The second of the factors Mr Tehan cites as the cause of the current budgetary problems is the selfishness of the current generation and the inability of the previous Labor government to make the hard decisions required.
This effectively represents blaming the current generation for the ageing of the population that is an inevitable outcome of the population growth following the Second World War.
Past governments of both major parties can be blamed for not exhibiting the level of economic management required in coming to grips with the problems that should have been planned for many years ago.
In addition, is it fair to blame the general public when it is the political parties themselves continually offering tax cuts and handouts while at the same time portraying themselves to be responsible economic managers?
It is now evident that, when the mining boom was in full swing from the mid-1990s until the onset of the GFC in 2007 and 2008, the budget was already showing signs of being in structural deficit.

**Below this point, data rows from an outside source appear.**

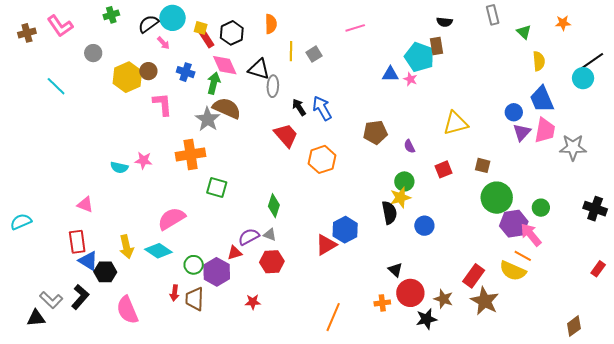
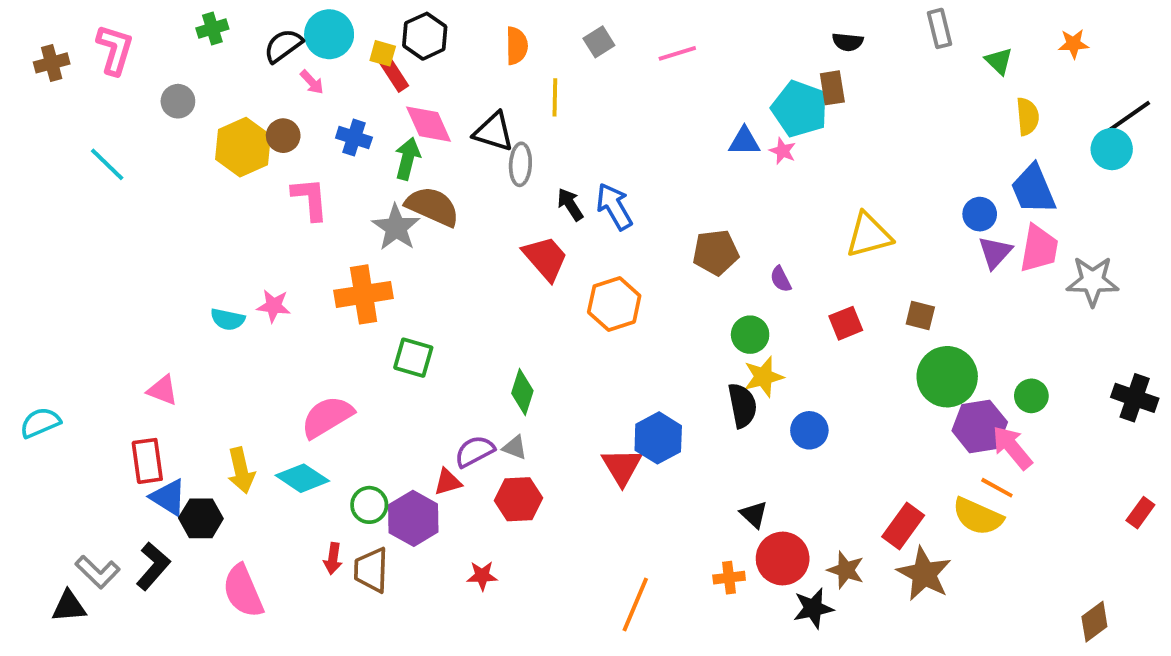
pink L-shape: (60, 26) -> (115, 50), turned -128
black hexagon: (232, 33) -> (425, 36), moved
gray square: (314, 54) -> (599, 42), moved
green circle: (404, 182) -> (750, 335), moved
red triangle: (326, 245) -> (622, 467), turned -30

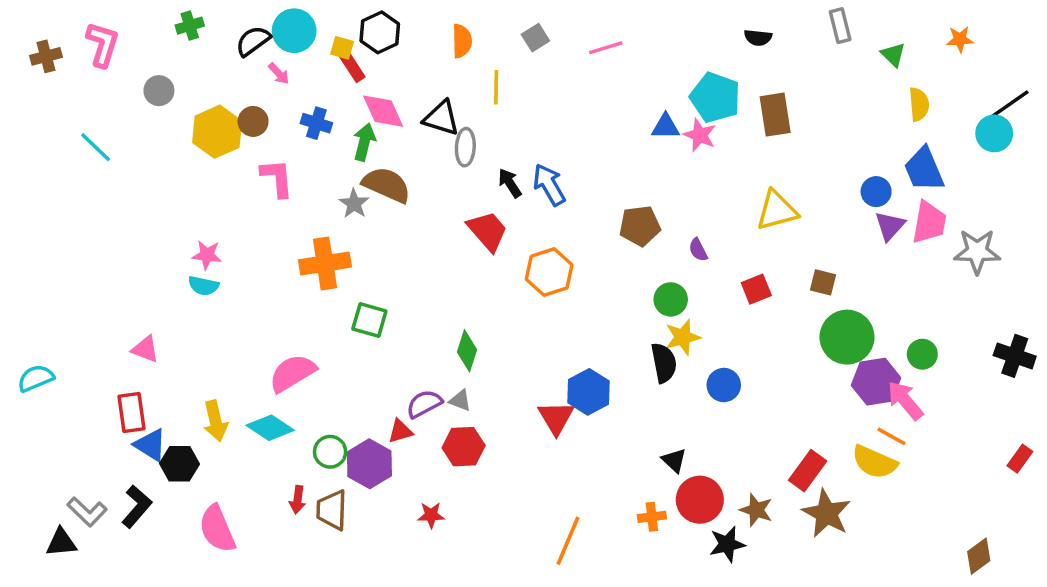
brown rectangle: (832, 88) -> (775, 115), moved, size x1.4
pink star: (783, 151) -> (700, 135), size x1.4
gray star: (396, 227) -> (354, 204), size x0.7
pink star: (274, 306) -> (207, 255), moved

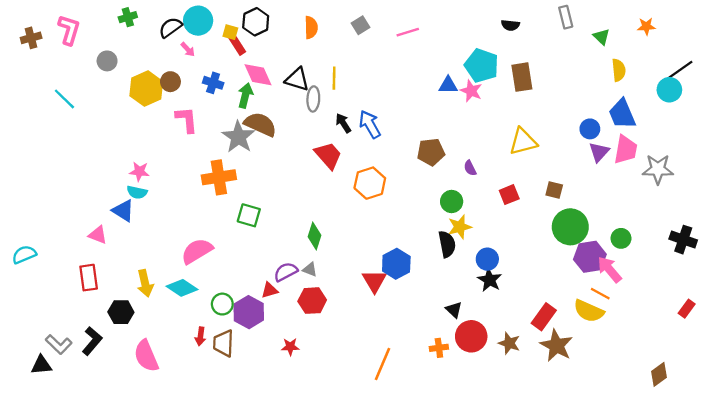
yellow line: (496, 87) -> (334, 78), moved
gray star: (354, 204) -> (238, 137), size x1.6
blue triangle: (150, 445) -> (123, 211), moved
black star: (727, 544) -> (490, 280), moved, turned -30

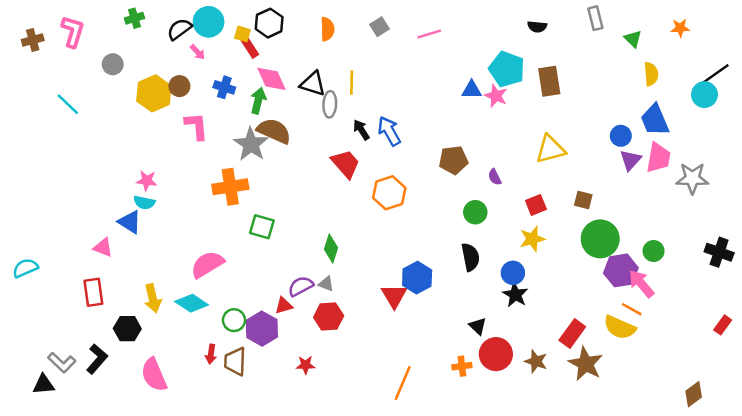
yellow star: (460, 227) -> (532, 239), moved

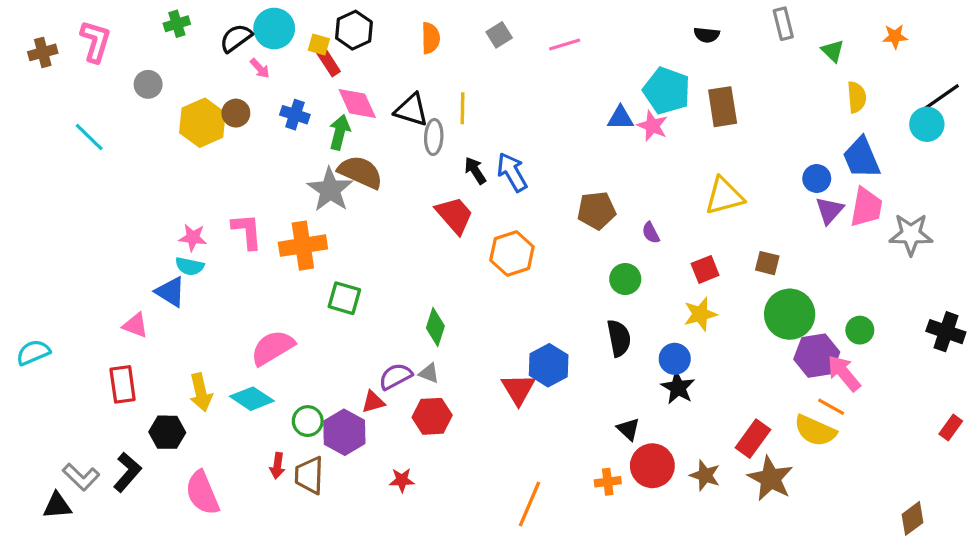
pink L-shape: (196, 126) -> (247, 231), moved

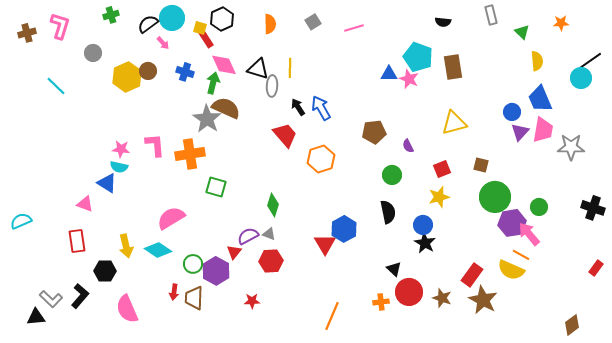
red triangle: (373, 402) -> (234, 252), turned -35

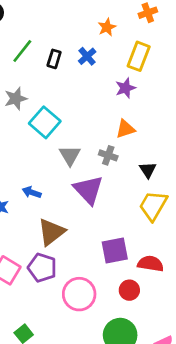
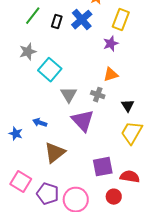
blue cross: (87, 56) -> (82, 20), size x1.5
purple pentagon: (42, 268) -> (48, 194), moved

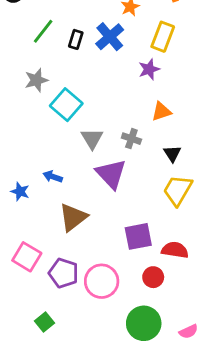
orange triangle: (111, 75) -> (161, 111), moved

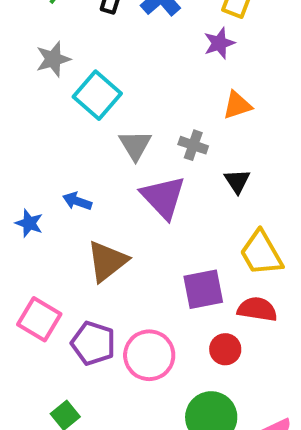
black triangle: (172, 154) -> (237, 181), moved
yellow trapezoid: (178, 190) -> (261, 253), moved, turned -60

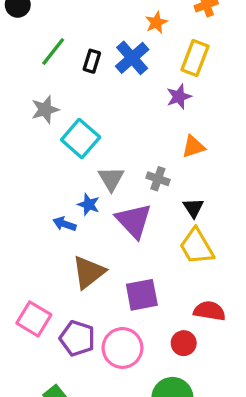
blue star: (29, 223) -> (89, 205), moved
yellow trapezoid: (261, 253) -> (197, 246), moved
purple square: (203, 289) -> (142, 295), moved

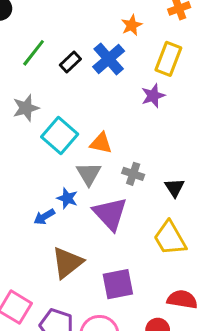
black rectangle: (92, 61) -> (70, 62), turned 30
orange triangle: (193, 147) -> (101, 143), moved, turned 30
black triangle: (193, 208) -> (174, 188), moved
blue arrow: (64, 224) -> (44, 217), turned -50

The healthy increases in government revenue arising from the booming economy at the time were only ever going to be temporary, at least at the high levels being experienced.
Yet the then Howard government was as good as any in offering income tax cuts and voter handouts.
Hence, it has been successive governments over many past years that have squibbed the hard decisions and not provided the responsible economic management required.
The results are now coming home to roost. The problems that have resulted in the need for difficult decisions now were becoming evident from at least the late 1990s, a decade and a half or so ago.
So difficult decisions do need to be made if the budget is to be put back on a sustainable footing.
The requirement for increased revenue will require decisions on, in particular, any increase in income tax and GST.
The requirement for reduced expenditures will require the weighing up and balancing of possible spending cuts in areas such as health, education, pensions, unemployment and other welfare benefits, defence and paid parental leave.
The decisions required will obviously not be easy and will require necessary trade-offs between different groups in society.
But what is inevitable from the past is that it will no doubt be politics that will drive the decisions that are necessary.